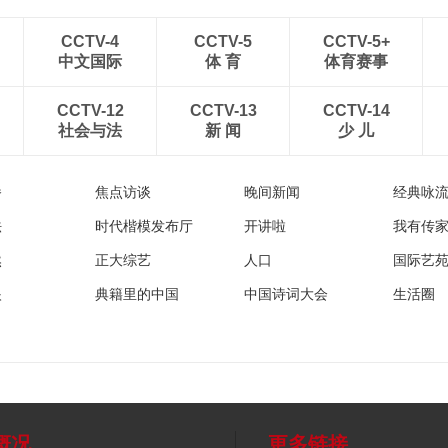
CCTV-4
CCTV-5
CCTV-5+
中文国际
体 育
体育赛事
CCTV-12
CCTV-13
CCTV-14
社会与法
新 闻
少 儿
播
焦点访谈
晚间新闻
经典咏
法
时代楷模发布厅
开讲啦
我有传
然
正大综艺
人口
国际艺
眼
典籍里的中国
中国诗词大会
生活圈
概况
更多链接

======

**Exercise objective**
Check every line of the material for the string "CCTV" and give the number of lines that have it, without anything else.

**Response to this exercise**
6